6. Using the Snowball Stemmer
The Snowball Stemmer (also called the Porter2 stemmer) is an improved version of the Porter algorithm. It supports multiple languages and is slightly less aggressive than Lancaster.
from nltk.stem import SnowballStemmer
stemmer = SnowballStemmer("english")
words = ["running", "runs", "easily", "fairly", "studies", "studying"]
for word in words:
print(f"{word} → {stemmer.stem(word)}")
Expected Output
running → run runs → run easily → easili fairly → fair studies → studi studying → studi
Observation:
"easily"→"easili"(Snowball maintains some suffix structure)."studies"and"studying"→"studi", showing consistent stemming.
The Snowball stemmer is generally preferred because it offers a balance between accuracy and aggressiveness.
7. Comparing Different Stemmers
Let’s compare the three stemmers side by side:
from nltk.stem import PorterStemmer, LancasterStemmer, SnowballStemmer
porter = PorterStemmer()
lancaster = LancasterStemmer()
snowball = SnowballStemmer("english")
words = ["compute", "computer", "computing", "computed", "computation"]
print(f"{'Word':<15}{'Porter':<15}{'Lancaster':<15}{'Snowball':<15}")
print("-" * 60)
for w in words:
print(f"{w:<15}{porter.stem(w):<15}{lancaster.stem(w):<15}{snowball.stem(w):<15}")
Expected Output
Word Porter Lancaster Snowball ------------------------------------------------------------ compute comput comput comput computer comput comput comput computing comput comput comput computed comput comput comput computation comput comput comput
All three produce "comput" — but in other examples, you might notice slight differences in aggressiveness.
8. When to Use Stemming
You should use stemming when:
- The dataset is large and performance is a priority.

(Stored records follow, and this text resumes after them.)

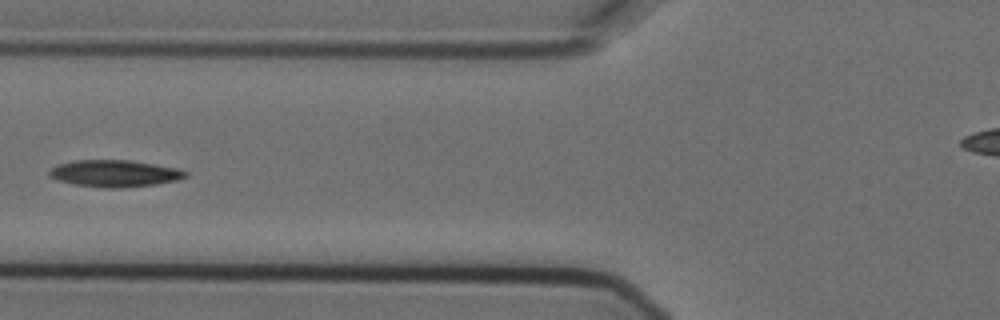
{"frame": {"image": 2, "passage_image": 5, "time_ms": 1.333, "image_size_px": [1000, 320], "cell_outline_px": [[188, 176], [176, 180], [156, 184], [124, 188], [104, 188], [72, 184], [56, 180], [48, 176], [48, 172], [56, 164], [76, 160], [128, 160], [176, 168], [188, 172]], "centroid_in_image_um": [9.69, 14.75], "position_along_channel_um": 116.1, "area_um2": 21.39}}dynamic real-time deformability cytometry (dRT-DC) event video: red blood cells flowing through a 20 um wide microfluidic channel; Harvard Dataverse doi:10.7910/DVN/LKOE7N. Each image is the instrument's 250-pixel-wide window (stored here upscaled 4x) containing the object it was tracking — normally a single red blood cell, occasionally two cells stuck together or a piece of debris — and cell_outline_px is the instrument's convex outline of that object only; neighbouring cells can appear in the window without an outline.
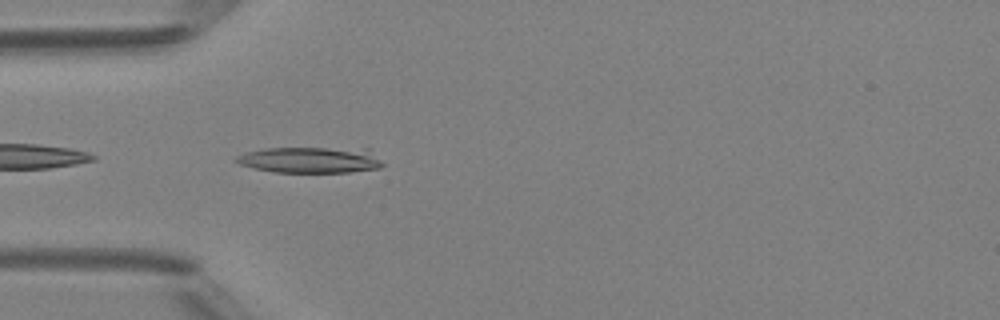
{"species": "Egyptian fruit bat (a non-hibernating species)", "species_latin": "Rousettus aegyptiacus", "temperature_condition": "room temperature", "stored_images_in_passage": 35, "camera_frame_rate_fps": 3000, "um_per_image_px": 0.085, "animal": {"sex": "female"}, "frame": {"image": 1, "passage_image": 1, "time_ms": 0.0, "image_size_px": [1000, 320], "cell_outline_px": [[384, 164], [380, 168], [348, 172], [276, 172], [256, 168], [240, 164], [236, 160], [236, 156], [244, 152], [268, 148], [368, 148]], "centroid_in_image_um": [26.42, 13.58], "position_along_channel_um": 58.6, "area_um2": 22.14}}
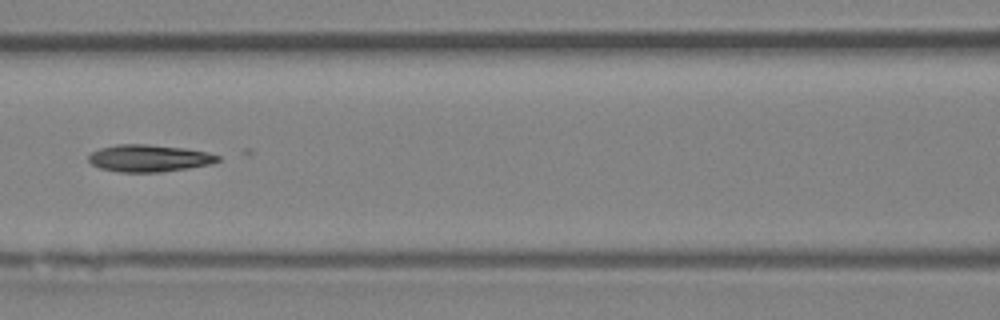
{"frame": {"image": 2, "passage_image": 8, "time_ms": 2.333, "image_size_px": [1000, 320], "cell_outline_px": [[220, 160], [208, 164], [188, 168], [160, 172], [120, 172], [100, 168], [92, 164], [88, 160], [88, 156], [92, 152], [100, 148], [116, 144], [148, 144], [184, 148], [208, 152], [220, 156]], "centroid_in_image_um": [12.65, 13.44], "position_along_channel_um": 154.0, "area_um2": 20.35}}
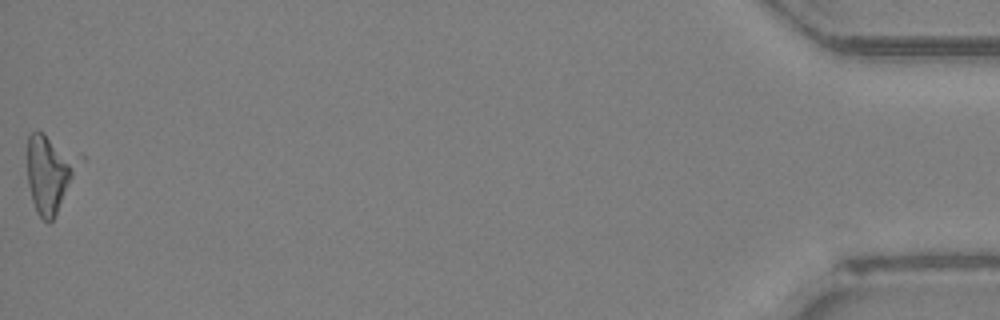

- Small differences in word forms do not affect model meaning.
- You need quick normalization of words before building features like TF-IDF or Bag of Words.
However, for applications where linguistic correctness matters (like translation or search engines), lemmatization is preferred instead.
9. Common Pitfalls of Stemming
- Over-stemming:
Different words with distinct meanings may reduce to the same root.
Example: “universe” and “university” → “univers”. - Under-stemming:
Related words may not reduce to the same base.
Example: “analysis” and “analyst” remain different. - Not language-aware:
Stemmers are language-specific. Using an English stemmer on another language produces incorrect results.
10. Summary
| Stemmer Type | Characteristics | Aggressiveness | Suitable For |
|---|---|---|---|
| Porter | Most common, balanced | Medium | General NLP tasks |
| Lancaster | Simple but aggressive | High | Small datasets |
| Snowball | Advanced and multilingual | Medium-Low | Modern applications |
11. Final Thoughts
Stemming is a powerful normalization technique that simplifies word variations into a common base form, improving the performance of text-based models.
While it may not always produce valid words, it efficiently reduces vocabulary size and improves computational performance.